Di questa «doppia faccia» dell’opera – in cui ognuno «cerca un altro Egitto» dove ricomporre dovere e amore, eroismo e scoramento, alterezza e pietà – Nicola Luisotti, alla testa dell’orchestra del San Carlo, ha dato una lettura sovranamente unitaria. Non solo le scene si saldano perfettamente l’una all’altra ma in ciascuna di esse un ritmo interno batte ansiosamente, rendendo consequenziale e inesorabile lo svolgersi della vicenda. Una scelta direttoriale che dà ovviamente minor peso alla peculiarità timbrica e a una certa estenuazione melodica, uno degli aspetti più catturanti dell’opera, conservando però intatta la solennità che contraddistingue i personaggi e le grandi scene di massa, ma una scelta che, non perdendo mai di vista il dramma, tiene avvinta l’attenzione come di fronte a una storia inedita.
Il nome del regista, Franco Dragoni, tra i protagonisti del Cirque du soleil, faceva già intravvedere le caratteristiche dello spettacolo, che è rutilante di invenzioni, luci e interpretazioni assai personali, come il grande lenzuolo insanguinato che fa da sfondo alla marcia trionfale o i ballerini «classici», egiziani, opposti ai barbari etiopi, che sono invece funamboli, breakdancer, acrobati, scelta che rafforza l’intenzione di Verdi di creare una vicenda fuori dal tempo ma non dalla storia.
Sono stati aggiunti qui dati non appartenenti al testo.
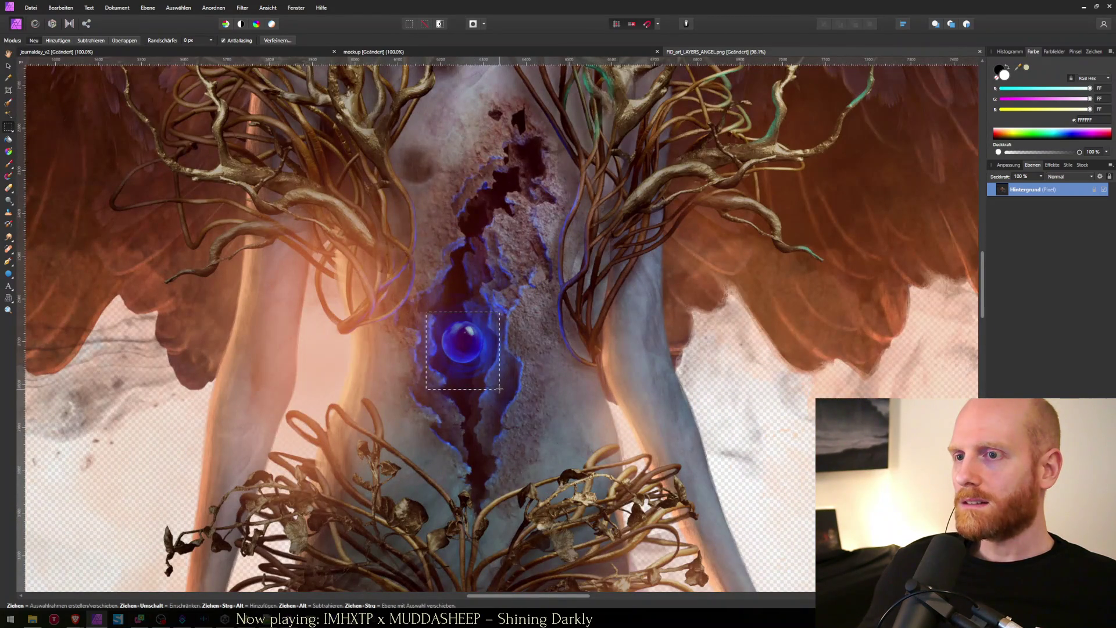
key(ctrl+Tab)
Nella scenografia di Benito Leonori il palco appare come un grande acquario, delimitato da un recinto di corde, all’interno del quale interpreti, ballerini e comparse si muovono in una luminosità versicolore che si spegne solo nell’oscurità del sepolcro fatale.
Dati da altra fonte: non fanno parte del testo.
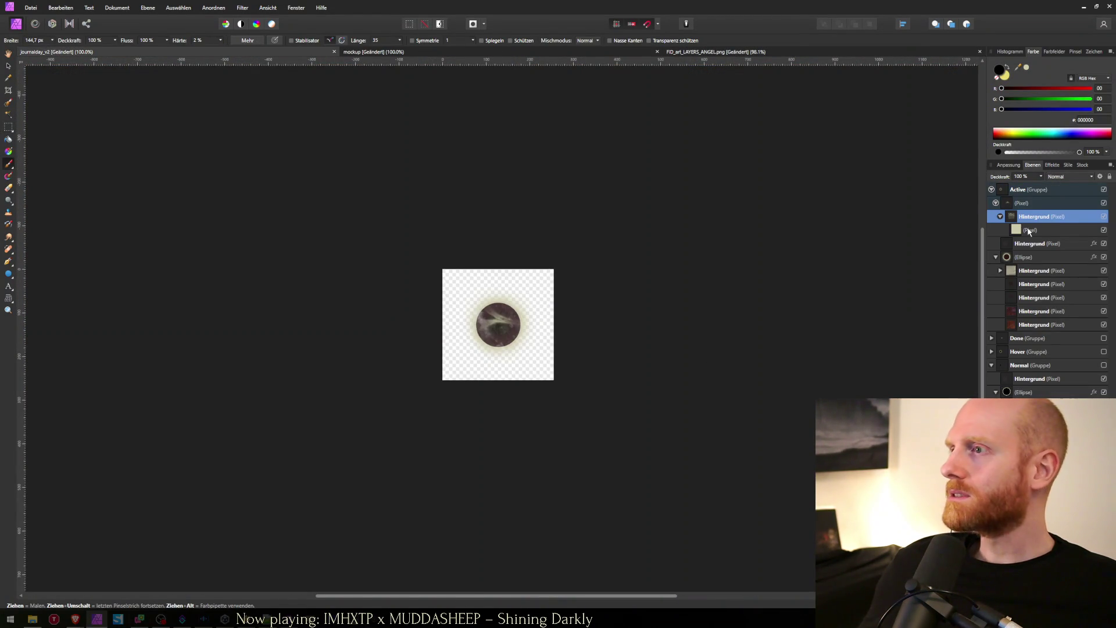
Step: Paste the blue orb, nest it in Hintergrund, and enlarge and position it over the button's orb
key(ctrl+j)
key(v)
drag(1016, 228, 1016, 236)
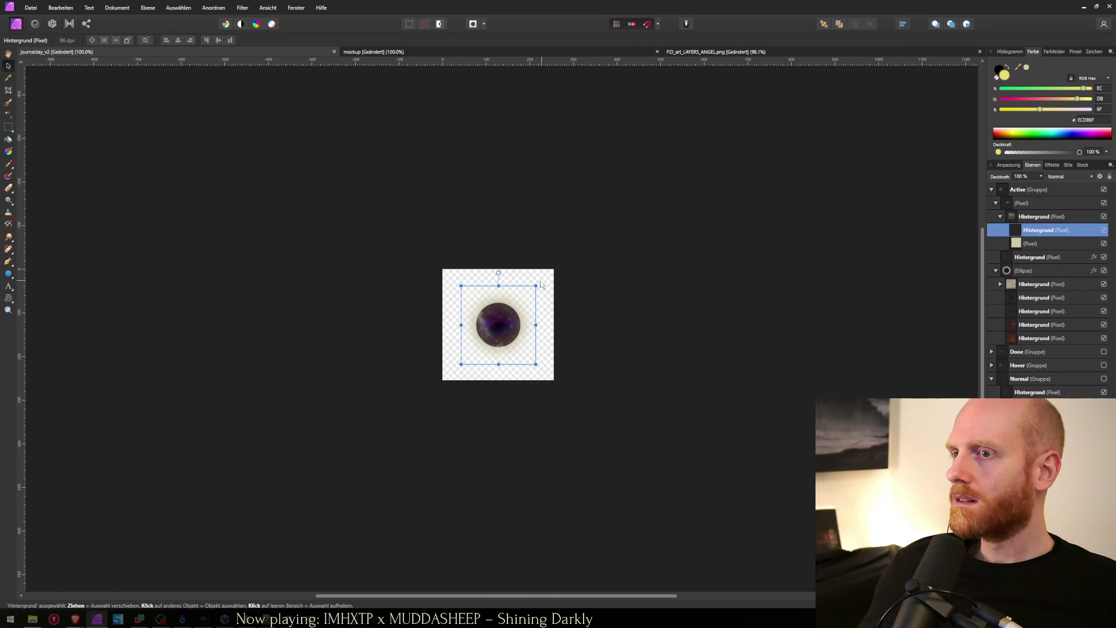
mouse_move(535, 286)
mouse_down()
mouse_move(581, 252)
mouse_move(536, 286)
mouse_up()
drag(500, 326, 520, 326)
key(ctrl+shift+s)
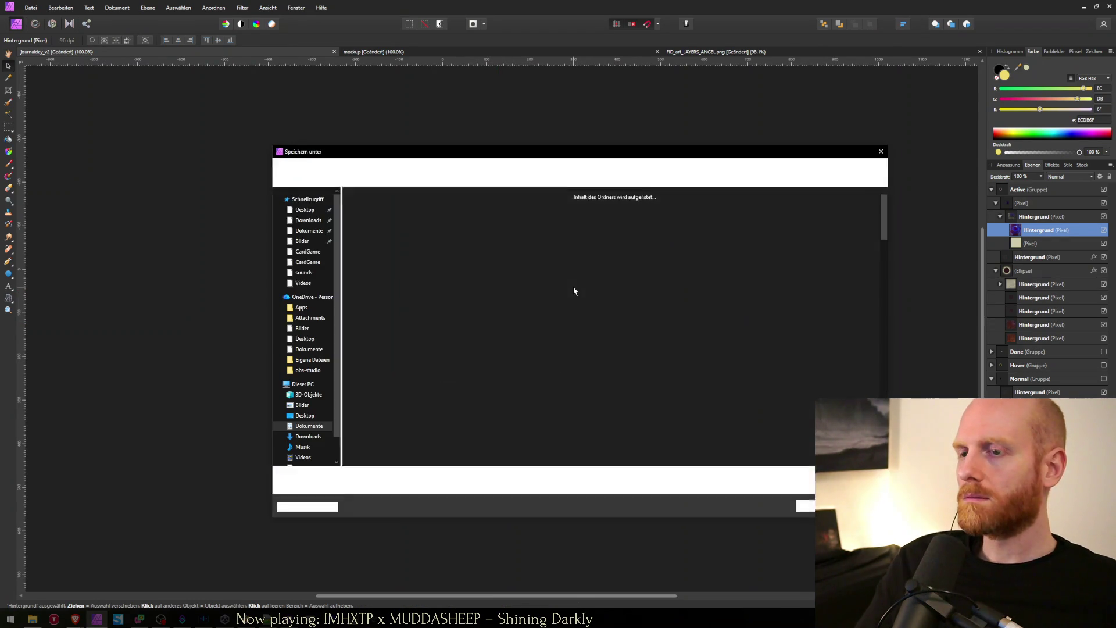
Step: Save the purple orb sprite over journalday_active.png and switch to Unity
text(jou)
key(Down)
key(Down)
key(Down)
key(Up)
key(Up)
key(Return)
key(Return)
La compagnia di canto del secondo cast vede nei ruoli principali Kristin Lewis come Aida, bel timbro ma tecnica ancora immatura, Stuart Neill è Radamès, spavaldo quanto basta, mentre Sonia Ganassi disegna una Amneris altera e regale. Come accade a ogni opera d’arte anche Aida, pur rimanendo sé stessa, è stata ridisegnata al San Carlo con austerità e sensibilità adeguate ai nostri difficili giorni, e il non rifugiarsi nella routine nascondendosi dietro l’asprezza del momento è merito non piccolo da ascriversi a quanti hanno creduto e voluto questo spettacolo che, nonostante i problemi economici che affliggono anche i grandi teatri, risponde con intelligenza alle attese del pubblico.